Hierarchical Adaptive Value Estimation for Multi-modal Visual Reinforcement Learning

Part of Advances in Neural Information Processing Systems 36 (NeurIPS 2023) Main Conference Track

Bibtex Paper Supplemental


Yangru Huang, Peixi Peng, Yifan Zhao, Haoran Xu, Mengyue Geng, Yonghong Tian


Integrating RGB frames with alternative modality inputs is gaining increasing traction in many vision-based reinforcement learning (RL) applications. Existing multi-modal vision-based RL methods usually follow a Global Value Estimation (GVE) pipeline, which uses a fused modality feature to obtain a unified global environmental description. However, such a feature-level fusion paradigm with a single critic may fall short in policy learning as it tends to overlook the distinct values of each modality.
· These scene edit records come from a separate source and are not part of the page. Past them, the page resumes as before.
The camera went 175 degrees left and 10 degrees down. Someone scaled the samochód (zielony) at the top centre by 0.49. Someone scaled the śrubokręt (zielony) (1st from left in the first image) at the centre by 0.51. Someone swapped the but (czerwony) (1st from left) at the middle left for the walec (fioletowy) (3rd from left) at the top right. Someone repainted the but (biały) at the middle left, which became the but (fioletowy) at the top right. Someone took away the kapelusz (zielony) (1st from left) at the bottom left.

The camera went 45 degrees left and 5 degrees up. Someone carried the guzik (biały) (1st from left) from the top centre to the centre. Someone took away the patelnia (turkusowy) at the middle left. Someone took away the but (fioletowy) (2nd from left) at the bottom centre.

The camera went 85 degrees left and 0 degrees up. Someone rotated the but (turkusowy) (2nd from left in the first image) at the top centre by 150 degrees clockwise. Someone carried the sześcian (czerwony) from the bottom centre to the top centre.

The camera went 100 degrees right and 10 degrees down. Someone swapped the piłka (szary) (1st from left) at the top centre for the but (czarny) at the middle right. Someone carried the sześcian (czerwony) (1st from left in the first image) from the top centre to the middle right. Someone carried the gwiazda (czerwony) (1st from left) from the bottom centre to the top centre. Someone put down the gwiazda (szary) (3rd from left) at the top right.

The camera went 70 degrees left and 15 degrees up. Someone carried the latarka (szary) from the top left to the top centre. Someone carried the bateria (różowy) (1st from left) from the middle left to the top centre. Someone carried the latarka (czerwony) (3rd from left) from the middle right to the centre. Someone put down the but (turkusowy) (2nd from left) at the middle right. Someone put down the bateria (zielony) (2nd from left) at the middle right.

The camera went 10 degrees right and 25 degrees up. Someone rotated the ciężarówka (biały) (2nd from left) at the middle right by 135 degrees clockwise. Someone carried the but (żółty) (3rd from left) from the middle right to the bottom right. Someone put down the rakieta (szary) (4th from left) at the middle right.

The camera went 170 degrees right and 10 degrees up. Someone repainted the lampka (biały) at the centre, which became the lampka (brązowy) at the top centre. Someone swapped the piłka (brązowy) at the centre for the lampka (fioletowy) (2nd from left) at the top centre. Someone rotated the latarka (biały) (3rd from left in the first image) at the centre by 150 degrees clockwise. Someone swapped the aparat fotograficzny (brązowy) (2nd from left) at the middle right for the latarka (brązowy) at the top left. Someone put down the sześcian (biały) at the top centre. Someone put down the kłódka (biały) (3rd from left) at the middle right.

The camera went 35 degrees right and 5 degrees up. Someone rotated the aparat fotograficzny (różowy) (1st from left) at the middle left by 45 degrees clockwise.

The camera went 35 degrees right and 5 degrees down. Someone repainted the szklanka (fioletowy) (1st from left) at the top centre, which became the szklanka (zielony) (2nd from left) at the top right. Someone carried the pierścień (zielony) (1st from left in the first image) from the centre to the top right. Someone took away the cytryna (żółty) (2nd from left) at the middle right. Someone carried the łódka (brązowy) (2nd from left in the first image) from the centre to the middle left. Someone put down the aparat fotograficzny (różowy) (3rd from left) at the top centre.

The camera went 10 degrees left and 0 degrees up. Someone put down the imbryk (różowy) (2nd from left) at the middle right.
To remedy this, this paper proposes a Local modality-customized Value Estimation (LVE) paradigm, which dynamically estimates the contribution and adjusts the importance weight of each modality from a value-level perspective. Furthermore, a task-contextual re-fusion process is developed to achieve a task-level re-balance of estimations from both feature and value levels. To this end, a Hierarchical Adaptive Value Estimation (HAVE) framework is formed, which adaptively coordinates the contributions of individual modalities as well as their collective efficacy. Agents trained by HAVE are able to exploit the unique characteristics of various modalities while capturing their intricate interactions, achieving substantially improved performance. We specifically highlight the potency of our approach within the challenging landscape of autonomous driving, utilizing the CARLA benchmark with neuromorphic event and depth data to demonstrate HAVE's capability and the effectiveness of its distinct components.